The supplement simply pays your 20% on your behalf, and has no say in whether procedures are covered by Medicare and has no say in whether it will pay a claim. If Medicare approves a claim and therefore pays its 80%, the supplement has no choice but to pay your 20% on your behalf.

If the word "network" or "HMO" or "PPO" is ever mentioned with respect to any sort of Medicare plan, it is NOT a supplement, but instead a Medicare Advantage plan.

........

My only comment is related to the highlighted passage. I am not certain about all states, but SOME Medicare Part B supplements are labeled "SELECT" where there is a "network" of medical services where one must go to get the supplement's complete 20% coverage. I don't know all of the details as I didn't bite. I do know that these "SELECT" supplements are available at a significantly lower premium than a "regular supplement".
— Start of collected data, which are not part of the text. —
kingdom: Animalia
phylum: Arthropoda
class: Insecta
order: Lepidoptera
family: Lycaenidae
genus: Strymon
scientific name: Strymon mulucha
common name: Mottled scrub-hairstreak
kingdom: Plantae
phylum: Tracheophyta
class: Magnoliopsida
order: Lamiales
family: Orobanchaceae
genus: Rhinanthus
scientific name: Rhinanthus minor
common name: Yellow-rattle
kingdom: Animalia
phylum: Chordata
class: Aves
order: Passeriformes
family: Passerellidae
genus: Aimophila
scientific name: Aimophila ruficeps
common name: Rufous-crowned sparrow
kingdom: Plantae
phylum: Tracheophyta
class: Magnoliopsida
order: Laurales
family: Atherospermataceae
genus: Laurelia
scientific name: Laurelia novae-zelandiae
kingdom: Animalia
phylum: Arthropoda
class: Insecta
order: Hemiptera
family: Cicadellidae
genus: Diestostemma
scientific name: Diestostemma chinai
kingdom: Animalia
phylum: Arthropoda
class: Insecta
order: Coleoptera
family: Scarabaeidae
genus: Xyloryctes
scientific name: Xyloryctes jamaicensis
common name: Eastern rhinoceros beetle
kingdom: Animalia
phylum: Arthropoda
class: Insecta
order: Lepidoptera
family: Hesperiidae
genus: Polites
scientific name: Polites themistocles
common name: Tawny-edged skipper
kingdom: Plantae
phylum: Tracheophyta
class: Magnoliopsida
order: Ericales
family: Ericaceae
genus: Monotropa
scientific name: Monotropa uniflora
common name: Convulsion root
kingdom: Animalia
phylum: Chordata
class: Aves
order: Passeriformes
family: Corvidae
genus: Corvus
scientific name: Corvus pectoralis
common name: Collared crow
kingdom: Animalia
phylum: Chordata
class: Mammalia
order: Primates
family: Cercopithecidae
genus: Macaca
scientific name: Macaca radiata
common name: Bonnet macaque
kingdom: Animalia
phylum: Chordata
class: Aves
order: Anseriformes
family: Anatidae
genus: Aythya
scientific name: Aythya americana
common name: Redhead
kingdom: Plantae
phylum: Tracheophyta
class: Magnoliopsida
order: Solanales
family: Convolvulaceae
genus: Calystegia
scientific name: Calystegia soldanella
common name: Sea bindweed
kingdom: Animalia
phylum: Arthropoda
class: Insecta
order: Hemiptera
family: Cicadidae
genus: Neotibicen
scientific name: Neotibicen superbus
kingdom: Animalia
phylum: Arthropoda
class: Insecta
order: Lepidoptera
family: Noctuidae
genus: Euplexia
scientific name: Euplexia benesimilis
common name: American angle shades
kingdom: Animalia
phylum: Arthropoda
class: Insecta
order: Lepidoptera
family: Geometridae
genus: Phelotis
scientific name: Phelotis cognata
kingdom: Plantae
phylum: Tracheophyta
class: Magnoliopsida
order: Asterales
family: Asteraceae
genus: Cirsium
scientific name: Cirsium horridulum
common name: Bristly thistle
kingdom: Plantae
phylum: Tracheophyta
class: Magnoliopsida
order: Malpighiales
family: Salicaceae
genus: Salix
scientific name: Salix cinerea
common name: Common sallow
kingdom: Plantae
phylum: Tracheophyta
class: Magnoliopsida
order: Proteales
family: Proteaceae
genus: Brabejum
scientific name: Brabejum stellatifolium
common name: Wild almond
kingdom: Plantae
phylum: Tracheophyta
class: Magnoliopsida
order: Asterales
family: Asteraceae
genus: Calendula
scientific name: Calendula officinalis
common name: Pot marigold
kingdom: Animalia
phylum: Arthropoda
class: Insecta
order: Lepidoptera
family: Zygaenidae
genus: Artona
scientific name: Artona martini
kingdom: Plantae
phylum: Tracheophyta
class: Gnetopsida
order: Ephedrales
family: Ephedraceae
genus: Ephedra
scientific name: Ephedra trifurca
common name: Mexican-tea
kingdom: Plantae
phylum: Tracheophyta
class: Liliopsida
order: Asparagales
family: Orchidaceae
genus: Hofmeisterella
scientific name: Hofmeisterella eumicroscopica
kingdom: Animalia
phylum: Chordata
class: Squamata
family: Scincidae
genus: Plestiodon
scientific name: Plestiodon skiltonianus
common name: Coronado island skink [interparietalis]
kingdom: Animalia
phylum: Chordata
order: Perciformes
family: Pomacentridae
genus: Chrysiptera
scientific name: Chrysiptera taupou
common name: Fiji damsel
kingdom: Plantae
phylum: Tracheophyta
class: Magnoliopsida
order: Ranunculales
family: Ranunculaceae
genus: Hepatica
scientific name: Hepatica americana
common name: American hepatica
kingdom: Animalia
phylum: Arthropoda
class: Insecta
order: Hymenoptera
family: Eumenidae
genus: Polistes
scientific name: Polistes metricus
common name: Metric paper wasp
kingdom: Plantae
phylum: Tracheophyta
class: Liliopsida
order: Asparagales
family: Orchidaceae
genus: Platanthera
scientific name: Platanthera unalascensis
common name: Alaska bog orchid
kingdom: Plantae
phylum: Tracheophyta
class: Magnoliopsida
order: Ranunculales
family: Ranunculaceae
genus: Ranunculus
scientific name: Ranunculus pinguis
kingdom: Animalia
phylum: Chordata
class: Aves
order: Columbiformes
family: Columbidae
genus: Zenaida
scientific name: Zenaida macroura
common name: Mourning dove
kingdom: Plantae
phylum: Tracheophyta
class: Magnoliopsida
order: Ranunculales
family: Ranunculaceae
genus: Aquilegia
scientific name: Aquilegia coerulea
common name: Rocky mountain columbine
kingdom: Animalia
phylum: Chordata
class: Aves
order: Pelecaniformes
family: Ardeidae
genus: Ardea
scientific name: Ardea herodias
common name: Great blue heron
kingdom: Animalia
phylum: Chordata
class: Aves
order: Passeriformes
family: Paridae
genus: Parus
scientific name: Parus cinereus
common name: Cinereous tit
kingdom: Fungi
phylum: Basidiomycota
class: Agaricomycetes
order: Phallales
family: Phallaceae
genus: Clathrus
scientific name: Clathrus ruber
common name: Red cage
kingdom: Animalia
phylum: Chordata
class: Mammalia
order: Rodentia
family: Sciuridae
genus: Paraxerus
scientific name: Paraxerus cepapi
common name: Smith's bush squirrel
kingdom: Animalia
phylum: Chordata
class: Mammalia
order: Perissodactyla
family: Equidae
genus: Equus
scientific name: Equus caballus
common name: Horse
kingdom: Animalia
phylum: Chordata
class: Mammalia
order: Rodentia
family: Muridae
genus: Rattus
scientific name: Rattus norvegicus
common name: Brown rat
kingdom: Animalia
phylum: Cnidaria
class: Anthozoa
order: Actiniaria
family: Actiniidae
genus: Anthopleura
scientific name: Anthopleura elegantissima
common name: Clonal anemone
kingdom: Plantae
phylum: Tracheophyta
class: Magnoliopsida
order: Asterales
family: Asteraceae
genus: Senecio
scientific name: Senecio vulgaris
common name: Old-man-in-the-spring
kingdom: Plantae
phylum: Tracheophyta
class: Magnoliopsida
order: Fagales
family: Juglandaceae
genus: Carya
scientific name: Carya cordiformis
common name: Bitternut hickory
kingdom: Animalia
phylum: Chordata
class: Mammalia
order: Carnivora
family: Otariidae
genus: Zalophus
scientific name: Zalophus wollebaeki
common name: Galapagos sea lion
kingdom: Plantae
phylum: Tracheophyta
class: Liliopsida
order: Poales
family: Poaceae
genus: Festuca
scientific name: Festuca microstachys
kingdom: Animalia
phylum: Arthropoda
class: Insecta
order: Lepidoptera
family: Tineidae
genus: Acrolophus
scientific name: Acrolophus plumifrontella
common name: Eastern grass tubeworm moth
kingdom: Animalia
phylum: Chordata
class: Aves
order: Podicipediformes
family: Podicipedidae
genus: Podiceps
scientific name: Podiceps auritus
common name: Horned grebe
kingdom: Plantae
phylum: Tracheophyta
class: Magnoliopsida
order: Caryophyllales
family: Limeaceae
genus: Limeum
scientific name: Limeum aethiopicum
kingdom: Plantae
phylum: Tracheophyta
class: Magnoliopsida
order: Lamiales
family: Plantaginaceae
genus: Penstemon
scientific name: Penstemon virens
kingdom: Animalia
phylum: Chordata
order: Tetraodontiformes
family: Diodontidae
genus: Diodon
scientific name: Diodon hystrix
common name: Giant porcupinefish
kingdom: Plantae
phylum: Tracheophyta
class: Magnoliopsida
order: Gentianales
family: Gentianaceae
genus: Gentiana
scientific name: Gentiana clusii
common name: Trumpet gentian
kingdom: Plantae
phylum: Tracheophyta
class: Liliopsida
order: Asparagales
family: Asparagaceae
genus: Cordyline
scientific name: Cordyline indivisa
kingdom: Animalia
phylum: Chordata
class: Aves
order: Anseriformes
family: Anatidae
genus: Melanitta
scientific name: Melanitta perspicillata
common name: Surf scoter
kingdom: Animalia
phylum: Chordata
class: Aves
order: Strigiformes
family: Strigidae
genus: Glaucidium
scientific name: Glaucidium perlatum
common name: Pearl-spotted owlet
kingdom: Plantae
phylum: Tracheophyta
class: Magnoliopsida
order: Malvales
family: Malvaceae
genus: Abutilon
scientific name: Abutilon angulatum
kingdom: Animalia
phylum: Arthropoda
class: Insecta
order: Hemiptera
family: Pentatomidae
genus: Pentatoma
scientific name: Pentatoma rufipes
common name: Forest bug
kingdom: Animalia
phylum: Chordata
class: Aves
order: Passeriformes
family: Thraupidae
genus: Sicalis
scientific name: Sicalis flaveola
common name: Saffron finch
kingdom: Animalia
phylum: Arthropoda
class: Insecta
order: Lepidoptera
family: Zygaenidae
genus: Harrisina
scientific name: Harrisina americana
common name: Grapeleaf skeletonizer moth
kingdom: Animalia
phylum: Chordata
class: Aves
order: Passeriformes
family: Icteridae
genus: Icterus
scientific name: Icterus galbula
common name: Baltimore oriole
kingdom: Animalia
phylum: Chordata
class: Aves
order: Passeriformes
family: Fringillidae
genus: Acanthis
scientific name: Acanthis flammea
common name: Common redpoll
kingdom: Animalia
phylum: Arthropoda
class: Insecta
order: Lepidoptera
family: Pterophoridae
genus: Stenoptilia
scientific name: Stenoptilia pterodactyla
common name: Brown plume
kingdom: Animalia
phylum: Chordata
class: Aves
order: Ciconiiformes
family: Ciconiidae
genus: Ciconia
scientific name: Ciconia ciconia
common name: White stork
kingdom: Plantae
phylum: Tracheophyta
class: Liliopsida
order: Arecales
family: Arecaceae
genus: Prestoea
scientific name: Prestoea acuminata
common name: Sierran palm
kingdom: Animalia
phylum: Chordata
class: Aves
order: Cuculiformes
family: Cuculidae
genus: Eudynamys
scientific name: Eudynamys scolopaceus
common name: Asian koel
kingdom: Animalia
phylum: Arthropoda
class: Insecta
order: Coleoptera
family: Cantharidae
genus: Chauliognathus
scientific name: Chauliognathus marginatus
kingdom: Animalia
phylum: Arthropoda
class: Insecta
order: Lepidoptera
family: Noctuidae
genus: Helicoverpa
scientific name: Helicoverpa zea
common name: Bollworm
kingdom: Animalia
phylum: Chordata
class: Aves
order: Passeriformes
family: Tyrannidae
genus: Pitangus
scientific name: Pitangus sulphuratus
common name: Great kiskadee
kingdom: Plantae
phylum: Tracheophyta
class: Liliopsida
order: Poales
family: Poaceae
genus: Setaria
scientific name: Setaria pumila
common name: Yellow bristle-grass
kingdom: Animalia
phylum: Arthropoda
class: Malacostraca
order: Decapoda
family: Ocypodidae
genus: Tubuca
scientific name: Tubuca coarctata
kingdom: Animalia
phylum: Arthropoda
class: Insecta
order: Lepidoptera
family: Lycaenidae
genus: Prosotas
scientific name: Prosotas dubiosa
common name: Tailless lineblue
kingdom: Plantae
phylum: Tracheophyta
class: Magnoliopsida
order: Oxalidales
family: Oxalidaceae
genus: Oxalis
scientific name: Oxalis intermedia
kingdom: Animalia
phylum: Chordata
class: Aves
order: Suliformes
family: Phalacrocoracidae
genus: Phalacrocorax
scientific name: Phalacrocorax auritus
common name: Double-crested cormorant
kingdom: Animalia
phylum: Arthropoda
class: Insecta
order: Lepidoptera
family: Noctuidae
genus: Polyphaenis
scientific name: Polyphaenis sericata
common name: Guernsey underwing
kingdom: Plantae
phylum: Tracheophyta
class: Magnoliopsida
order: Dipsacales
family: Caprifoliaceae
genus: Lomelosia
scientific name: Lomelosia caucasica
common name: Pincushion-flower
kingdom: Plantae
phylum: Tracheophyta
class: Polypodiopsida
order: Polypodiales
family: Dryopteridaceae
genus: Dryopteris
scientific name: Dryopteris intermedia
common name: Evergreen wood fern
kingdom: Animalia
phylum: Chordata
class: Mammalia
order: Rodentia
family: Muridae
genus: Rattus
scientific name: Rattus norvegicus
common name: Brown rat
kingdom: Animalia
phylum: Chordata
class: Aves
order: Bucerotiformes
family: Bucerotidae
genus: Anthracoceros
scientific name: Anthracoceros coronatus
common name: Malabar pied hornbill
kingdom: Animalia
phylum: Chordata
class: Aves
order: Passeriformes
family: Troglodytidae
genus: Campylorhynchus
"We're from the government and we are here to complicate and obfuscate your Medicare choices" should be Medicare's motto.
 
My only comment is related to the highlighted passage. I am not certain about all states, but SOME Medicare Part B supplements are labeled "SELECT" where there is a "network" of medical services where one must go to get the supplement's complete 20% coverage. I don't know all of the details as I didn't bite.
Aah, right you are. Since I didn't bite, either, I forget to think about them. But I shouldn't, because one article I read warned pretty convincingly that they were the future of Medicare.

"We're from the government and we are here to complicate and obfuscate your Medicare choices" should be Medicare's motto.
I nominate "This is the solution to America's healthcare crisis." And it's not a motto, but I always think, "This is no way to treat old people."